* [Written tasks]
1. In the essay on Maradona, restate the passage starting with "I for one am" and going on through "be another Maradona.", renaming "spectacle" as "show".
2. Answer these questions from the essay on Maradona:
(a) In what year did Kusturica's documentary come out?
(b) Which English poet does the essay quote?
(c) Whose article was the writer's main inspiration for the piece?
3. Translate this sentence from the essay on Maradona into Spanish: "No, he had not turned into a caricature of himself."

* [Selected extract]
So why watching Kusturica’s Maradona, the scene where he exits the car only to be surprised by none other than Manu Chao serenading for him brought tears to my eyes? Because exactly, not the Maradona who excelled on the pitch but the later Maradona as the “beautiful loser” who had caught up with me. As Manu Chao’s song goes: “If I had been Maradona / I would live like him” –simple as that. We were not Maradona, there was only one.
Even more intriguing for me perhaps, is the fact that by “God’s hand” I happened to follow Kusturica’s somewhat “futile on purpose” 2008 documentary up with Kornbluth&Gilman’s 2017 documentary on Robert Reich’s “Saving Capitalism.” The pieces fell in their places by themselves. Again, not that the way he played nor his political views but the way he lived his fragile life as a human being who can err like most of us had endeared to me the great player: “Don’t be a magician, be the magic” as Zeki Coşkun* references Leonard Cohen.
For here was a man standing up against all the rules and the hegemony imposed on him. And at that, he didn’t flinch, all the more so, to get naked in front of all us, the hapless onlookers who were not bestowed upon by such extraordinary, maybe superhuman, talent. True, anyone can easily argue that his was a flawed character. As Janan Ganesh argues “Besides, looking around, lots of us seem able to self-destruct without the mitigating circumstance of galactic fame.”
That bit, to which Mr.Ganesh draws our attention to, is the one that went under my skin in fact. Do we all not, in a most macabre twist, start to die the very same day we are born? “The view is fine from fifty, / Experienced climbers say; / So, overweight and shifty, / I turn to face the way / That led me to this day. // Instead of fields and snowcaps / And flowered lanes that twist, / The track breaks at my toe-caps / And drops away in mist. / The view does not exist. // Where has it gone, the lifetime? / Search me. What’s left is drear.” wrote the great English poet Philip Larkin.
I for one am grateful to and humbled by like many other millions in all the continents of our world, Maradona if not for the spectacle he offered on the pitch but as well for the spectacle of life he readily and graciously offered to accompany us in our drear existences. No, he had not turned into a caricature of himself. That takes courage to self-destruct in style. To the contrary, that is sort of an “audacity of hope” in reverse –as in “equal opportunity against merit” in another universe: The universe of gods. The sour knowledge that we now are left up with is that there never will be another Maradona.
*Although in English renowned luminaries like Simon Kuper and Janan Ganesh among others wrote poetically and masterfully after the legend, I drew my main inspiration for this piece from my co-GazeteDuvar writer Zeki Coşkun’s article in Turkish.

* [Provided data]
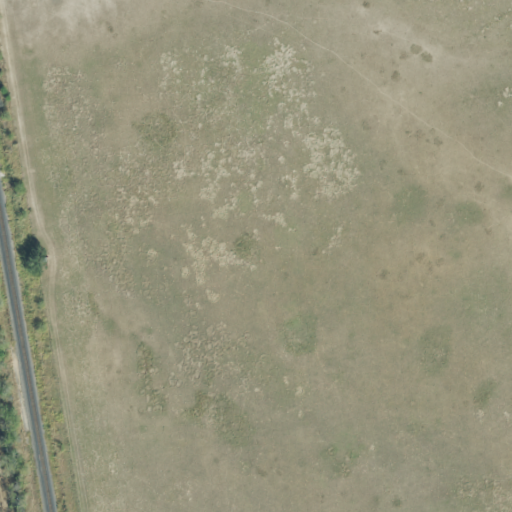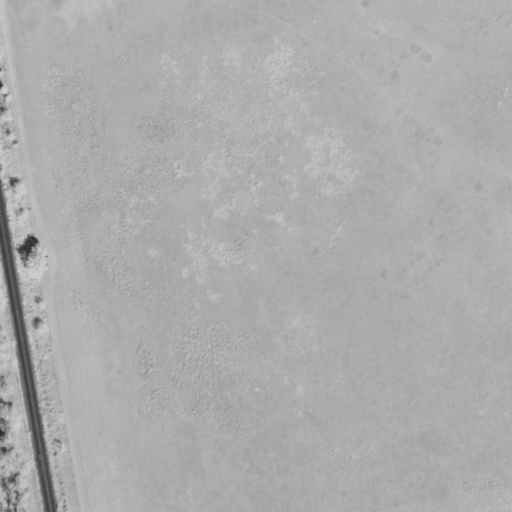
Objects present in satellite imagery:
railway: (23, 373)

* [Outputs in order]
1.
I for one am grateful to and humbled by like many other millions in all the continents of our world, Maradona if not for the show he offered on the pitch but as well for the show of life he readily and graciously offered to accompany us in our drear existences. No, he had not turned into a caricature of himself. That takes courage to self-destruct in style. To the contrary, that is sort of an “audacity of hope” in reverse –as in “equal opportunity against merit” in another universe: The universe of gods. The sour knowledge that we now are left up with is that there never will be another Maradona.

2.
(a) 2008
(b) Philip Larkin
(c) Zeki Coşkun's article in Turkish

3. No, no se había convertido en una caricatura de sí mismo.